Wednesday of the Twenty-third Week in Ordinary Time
(I Corinthians 7:25-31; Luke 6:20-26)
The man could not stop gambling. He had been in the casino some while. He lost all that he could afford to lose and much more. Then he dipped into his savings. Soon the money reserved for taxes was bet and lost. He felt he could still beat the system. Of course, it beat him. He went home broke, worried, and angry at himself. This scenario holds for other kinds of compulsions as well as gambling. People often lose what is very important in attempt to achieve some elusive satisfaction. In the first reading today St. Paul warns the Corinthians not to allow sex to be their downfall.
Paul knows that sex is not intrinsically evil. He does not condemn it, but he expresses his reservations about it candidly. If one can live without it, the apostle advises, he will probably be happier in the end.

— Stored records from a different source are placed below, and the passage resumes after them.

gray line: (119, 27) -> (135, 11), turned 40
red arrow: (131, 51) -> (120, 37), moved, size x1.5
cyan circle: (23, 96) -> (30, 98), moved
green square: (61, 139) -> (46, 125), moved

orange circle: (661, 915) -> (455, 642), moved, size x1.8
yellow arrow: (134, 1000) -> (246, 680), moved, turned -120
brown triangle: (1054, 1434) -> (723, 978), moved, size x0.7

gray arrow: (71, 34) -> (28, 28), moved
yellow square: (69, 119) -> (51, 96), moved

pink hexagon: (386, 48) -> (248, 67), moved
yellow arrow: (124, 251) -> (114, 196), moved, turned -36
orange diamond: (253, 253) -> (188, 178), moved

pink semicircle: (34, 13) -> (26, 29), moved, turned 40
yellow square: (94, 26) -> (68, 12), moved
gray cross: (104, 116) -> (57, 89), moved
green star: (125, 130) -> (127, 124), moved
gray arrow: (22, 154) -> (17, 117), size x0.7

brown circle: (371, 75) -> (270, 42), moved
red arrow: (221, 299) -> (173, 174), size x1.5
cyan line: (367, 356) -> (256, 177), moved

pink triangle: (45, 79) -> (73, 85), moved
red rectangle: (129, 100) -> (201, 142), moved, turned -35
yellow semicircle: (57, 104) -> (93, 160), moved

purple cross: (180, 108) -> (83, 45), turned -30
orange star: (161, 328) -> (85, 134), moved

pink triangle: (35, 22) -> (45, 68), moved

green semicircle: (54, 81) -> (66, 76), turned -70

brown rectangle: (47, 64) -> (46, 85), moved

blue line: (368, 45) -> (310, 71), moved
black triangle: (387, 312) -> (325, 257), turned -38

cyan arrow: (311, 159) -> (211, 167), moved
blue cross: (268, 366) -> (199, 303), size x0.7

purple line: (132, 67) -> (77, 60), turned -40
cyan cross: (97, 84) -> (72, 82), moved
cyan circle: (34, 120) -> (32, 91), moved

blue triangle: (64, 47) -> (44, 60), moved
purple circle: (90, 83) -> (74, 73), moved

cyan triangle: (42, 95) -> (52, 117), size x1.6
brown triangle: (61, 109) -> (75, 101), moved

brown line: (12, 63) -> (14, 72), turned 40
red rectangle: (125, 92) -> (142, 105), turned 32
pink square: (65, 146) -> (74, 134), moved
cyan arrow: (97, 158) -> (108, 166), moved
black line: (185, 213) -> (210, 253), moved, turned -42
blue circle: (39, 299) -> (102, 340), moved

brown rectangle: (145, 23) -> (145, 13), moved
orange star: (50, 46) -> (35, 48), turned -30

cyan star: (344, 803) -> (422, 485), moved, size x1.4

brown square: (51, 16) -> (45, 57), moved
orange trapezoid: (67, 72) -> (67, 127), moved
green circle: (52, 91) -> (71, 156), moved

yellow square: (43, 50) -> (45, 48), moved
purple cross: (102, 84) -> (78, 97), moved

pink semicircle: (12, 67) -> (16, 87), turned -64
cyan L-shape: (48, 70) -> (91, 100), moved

Believing that Christ is to return soon, Paul does not mention having children. All that really matters is to prepare oneself for that great event by living righteously. It is paramount that the person not lose herself in the pursuit of pleasure.
Although even yet Christ has not returned, we still will experience a shortage of time if we spend it profligately in vain pursuits. Sex, of course, is a prime suspect. Other potential pitfalls are alcohol, gambling, and even acquiring electronic gadgets. These pursuits need not be judged as evil in themselves. But if they take control of good judgment, they will detour us from Christ. That would be a pity because Christ brings the lasting happiness that our hearts desire.